Xerox Corp. is the latest in a line of U.S. companies accused of tricky accounting that has shaken to the bone trust in Corporate America.

Following are some of the companies under investigation for allegations over accounting irregularities, bogus trading or misleading investors with biased stock picks.

-- Xerox (XRX) Friday said it would restate five years of results to reclassify more than $6 billion in revenues. In April, the company settled charges that it used "accounting tricks" to defraud investors and inflate stock picks.

-- WorldCom Inc. (WCOM), a telecommunications company, on Tuesday said it hid $3.85 billion in expenses, allowing it to post net income of $1.38 billion in 2001, instead of a loss. The company fired its chief financial officer, and on Friday began cutting 17,000 jobs, over 20 percent of its work force.
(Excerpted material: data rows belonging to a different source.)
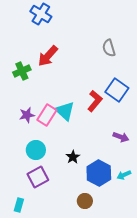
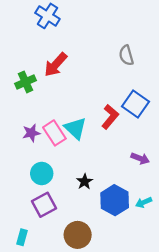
pink rectangle: (47, 115) -> (54, 133), turned -65
brown circle: (85, 201) -> (78, 235), moved, size x1.5

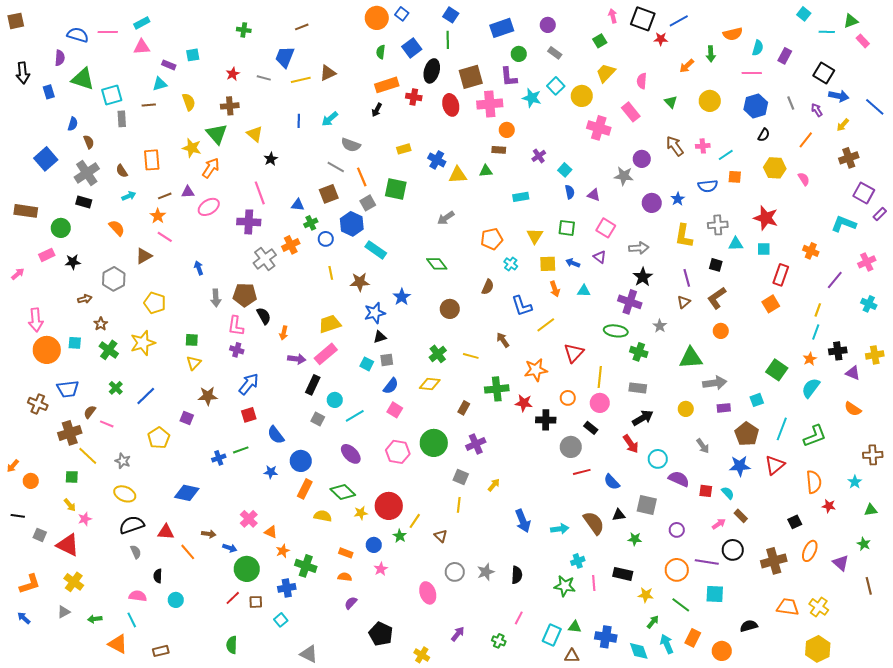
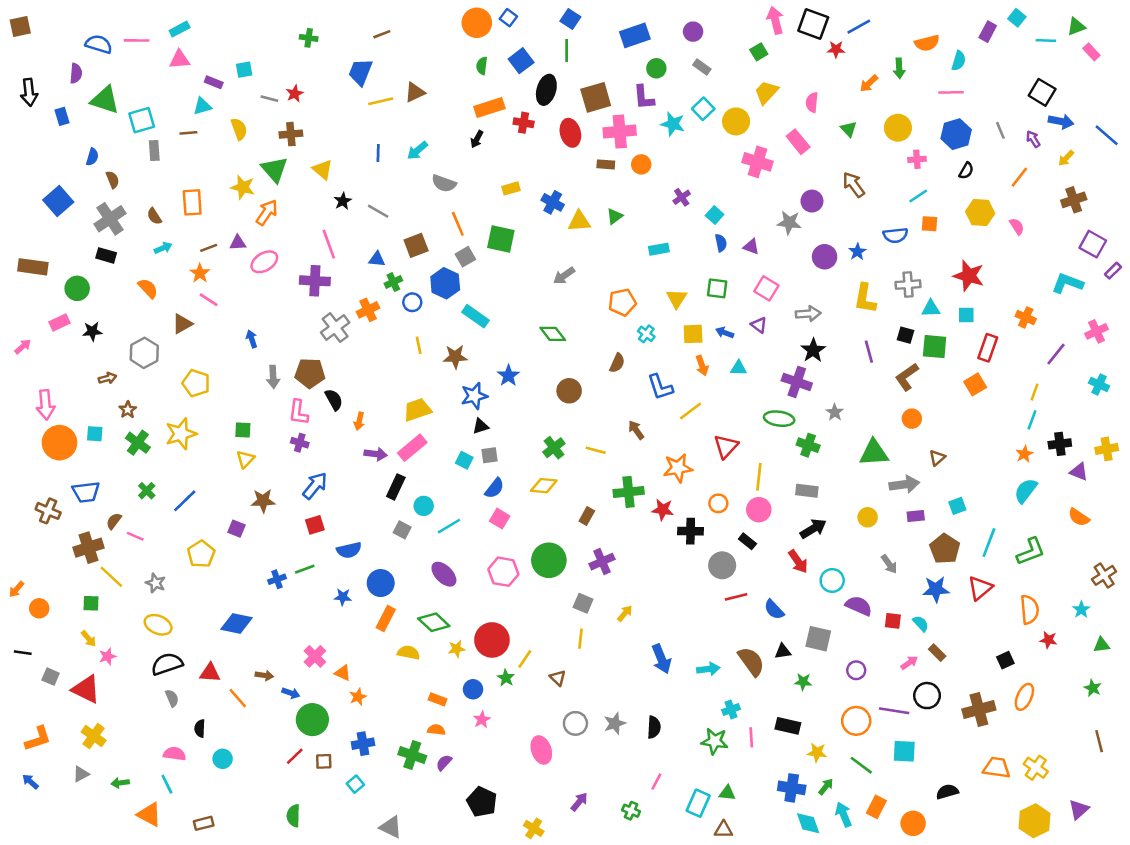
pink arrow: (613, 16) -> (775, 20), size x1.5
purple rectangle: (785, 56) -> (988, 32), moved
gray line: (264, 78) -> (269, 99), moved
pink cross: (703, 146) -> (917, 159), moved
brown rectangle: (499, 150) -> (606, 164), moved
gray line: (336, 167) -> (378, 211), moved
green triangle: (486, 171) -> (615, 216), turned -32
brown triangle: (684, 302) -> (937, 458), moved
green square: (777, 370) -> (935, 347), moved, turned -30
blue semicircle: (276, 435) -> (349, 550), turned -66
brown cross: (873, 455) -> (1104, 575), turned -30
purple triangle: (841, 563) -> (1079, 809), moved, turned 36
green cross: (306, 566) -> (412, 755), moved
blue cross: (606, 637) -> (792, 788), moved

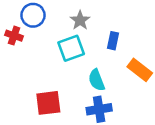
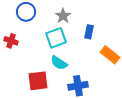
red cross: (14, 36) -> (11, 41), moved
cyan semicircle: (97, 80) -> (59, 63), moved, turned -36

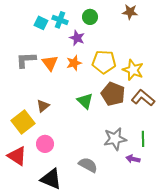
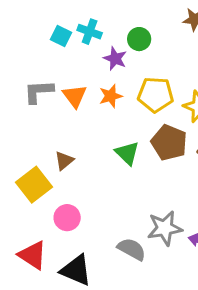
green circle: (90, 17) -> (139, 39), moved
gray star: (115, 139) -> (165, 228), moved
red triangle: (17, 156) -> (33, 255), moved

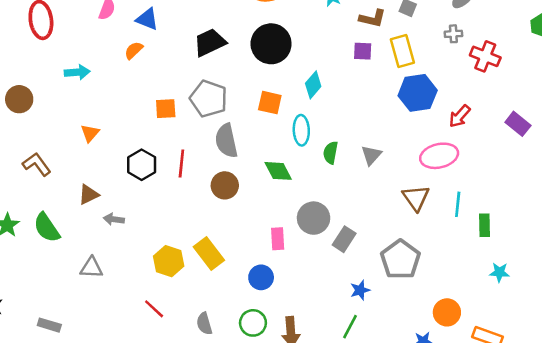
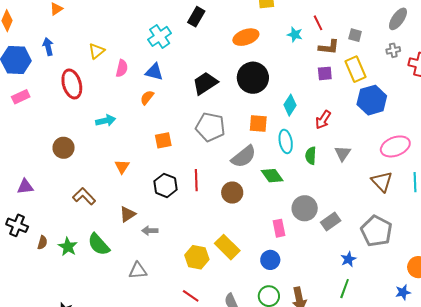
orange square: (166, 109) -> (163, 140), moved
red arrow: (460, 116) -> (323, 120), moved
gray semicircle: (226, 141) -> (244, 157), moved, turned -108
gray rectangle: (344, 239) -> (331, 221), turned 30

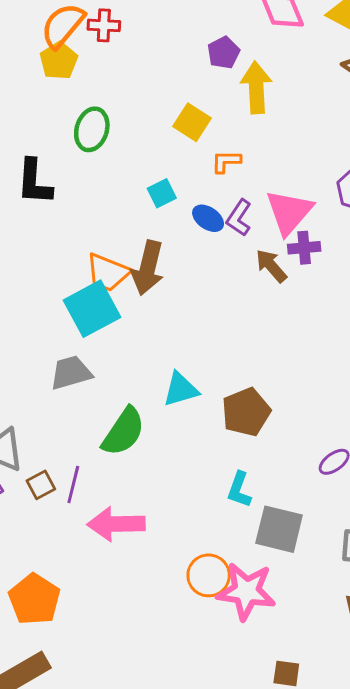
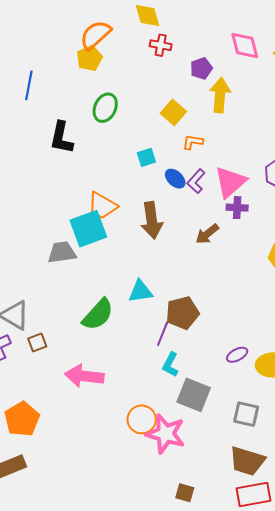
red cross: (104, 25) -> (161, 45), moved
brown arrow: (271, 266) -> (207, 234), moved, turned -95
brown arrow: (148, 268) -> (152, 220), moved, turned -30
gray trapezoid: (71, 373) -> (62, 252), moved
purple line: (73, 484) -> (163, 334), moved

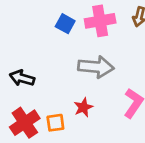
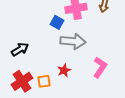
blue square: (65, 24) -> (57, 22), moved
black arrow: (22, 78) -> (20, 49), turned 132

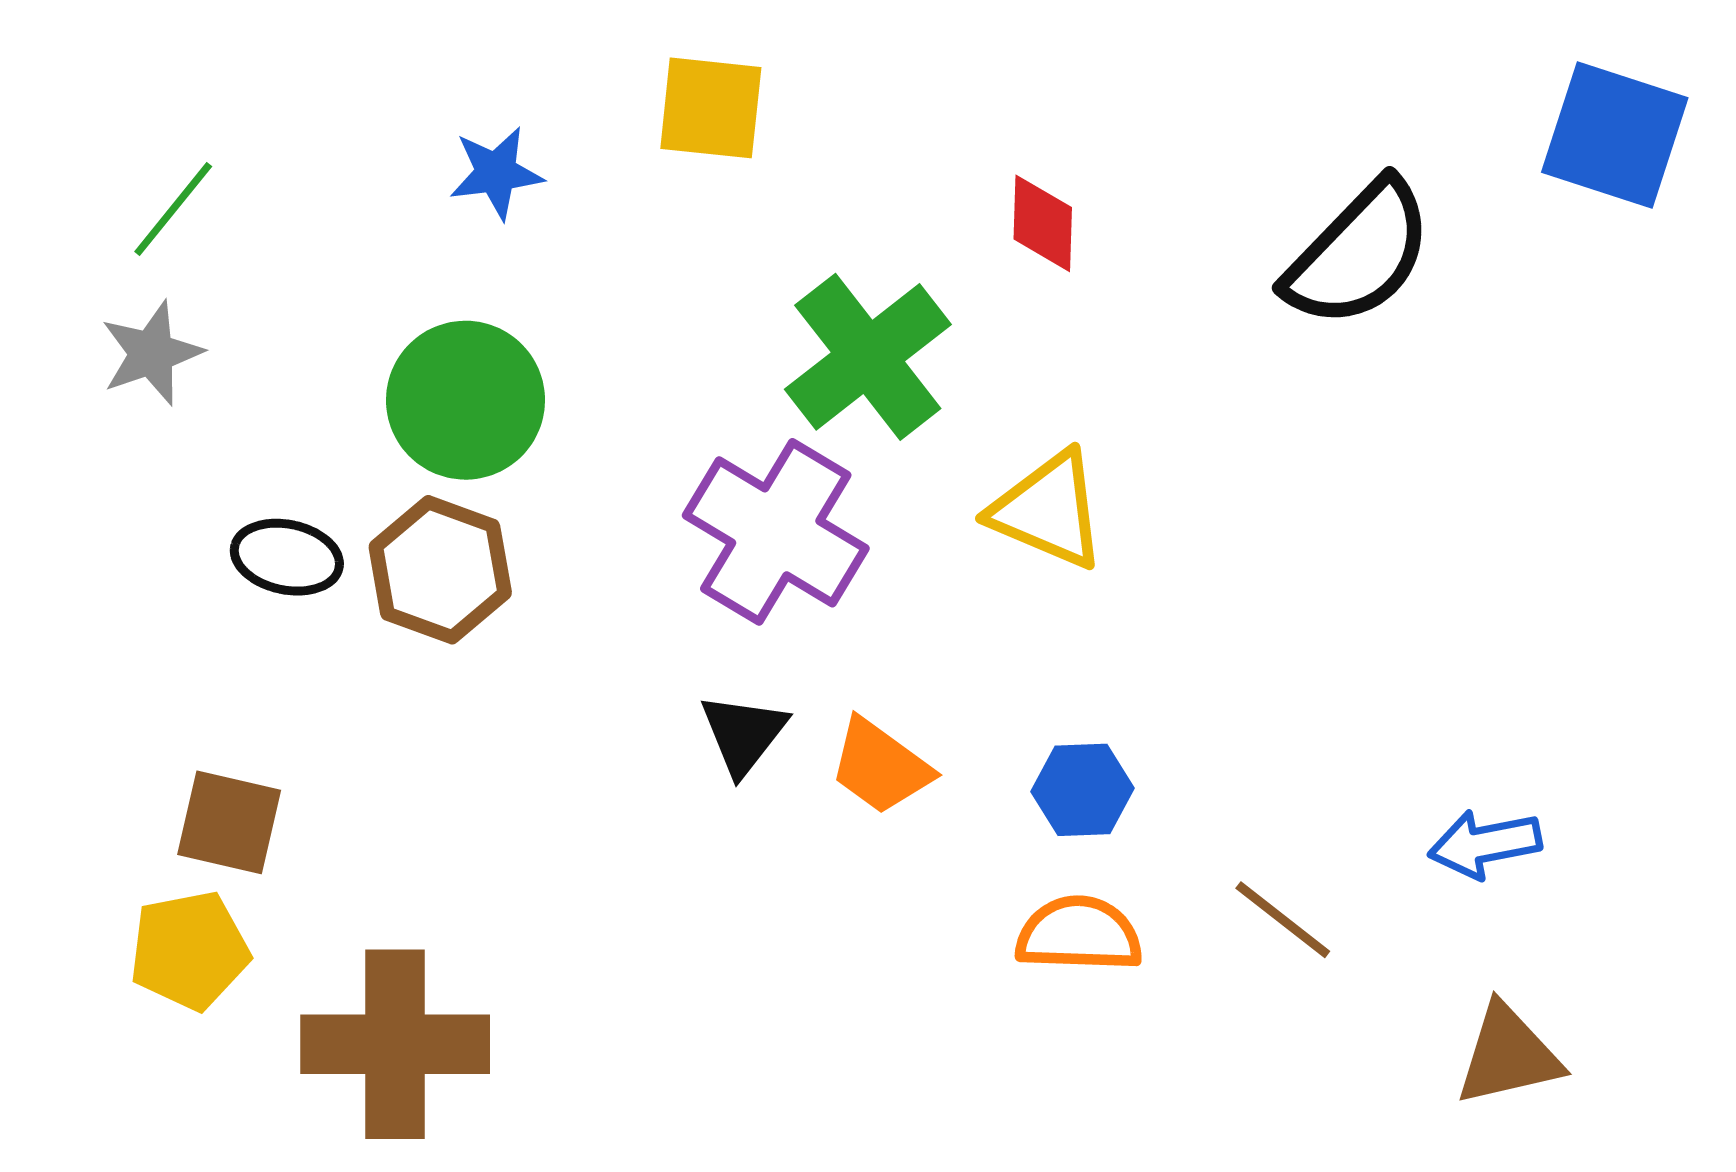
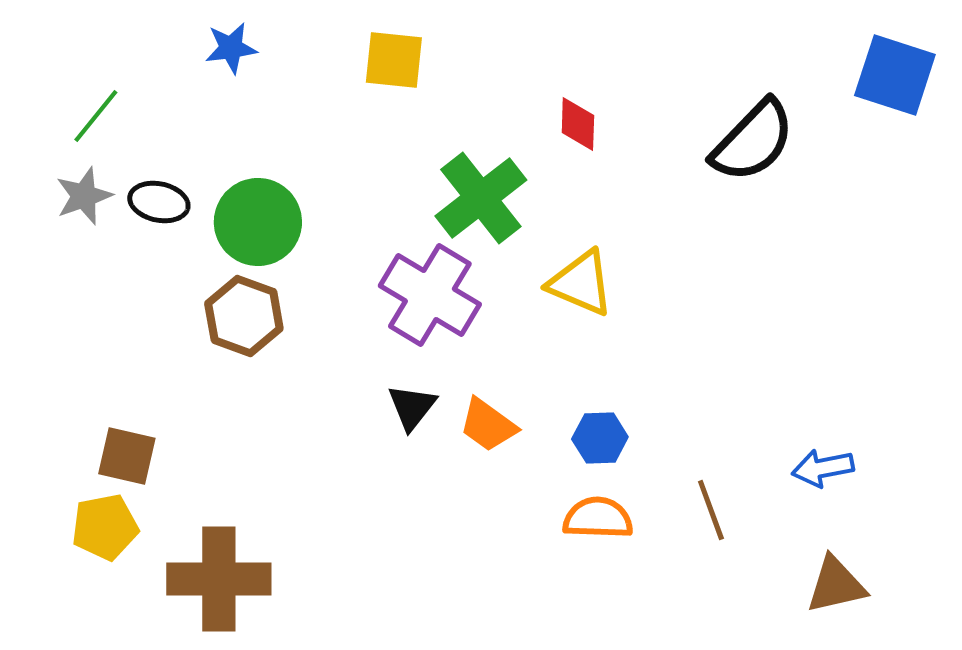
blue star: (496, 173) -> (231, 48), moved
black ellipse: (287, 557) -> (159, 202), moved
brown line: (1283, 920) -> (711, 510), turned 32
-- ImClone Systems Inc. (IMCL), a biotechnology company, is under investigation by a congressional committee seeking to find out if it correctly informed investors that the U.S. Food and Drug Administration had declined to accept for review its experimental cancer drug. Samuel Waksal, former chief executive of ImClone, was arrested June 12 on insider trading charges.

-- Enron Corp., once the nation's largest energy trader, collapsed into the largest-ever U.S. bankruptcy on Dec. 2 amid an investigation surrounding off-the-book partnerships that were allegedly used to hide debt and inflate profits.

-- Andersen, the accounting firm that audited Enron, was found guilty on June 15 in federal court for obstructing justice in the government's investigation of Enron. The judge has set sentencing for Oct. 11.

-- Dynegy Inc. (DYN), an energy trader that tried to merge with Enron, is the target of several federal probes into alleged sham trades aimed at artificially pumping up revenue and volume. Dynegy's longtime chief executive, Chuck Watson, resigned in May, and it has announced a major restructuring.

-- Adelphia Communications Corp. (ADLAE), a cable operator, files for bankruptcy on Tuesday. The company is under investigation by the U.S. Securities and Exchange Commission and two federal grand juries for multibillion dollar, off-balance-sheet loans to its founders, the Rigas family.

-- Tyco International Ltd. (TYC), a conglomerate, is under investigation into whether executives used corporate cash to buy art and a home. Tyco's former chairman, Dennis Kozlowski, resigned June 3, a day before he was indicted for evading about $1 million in sales taxes from art purchases.

-- Merrill Lynch & Co. (MER), the No. 1 U.S. brokerage, in May agreed to pay $100 million to settle a probe by the New York state attorney general into charges it tailored stock research to win investment banking business. In June, it suspended two employee's, including Martha Stewart's broker, after an internal probe related to the sale of ImClone shares.

-- Global Crossing Ltd. (GBLXE), a telecommunications company, faces probes by the SEC and the Federal Bureau of Investigation regarding its accounting practices. Global Crossing allegedly engaged in network capacity swaps with other telecommunications firms to inflate revenue.

-- Computer Associates International Inc. (CA), agreed to a $638,000 penalty in April to settle charges with the Justice Department that it violated pre-merger rules after announcing it would acquire Platinum Technology Inc.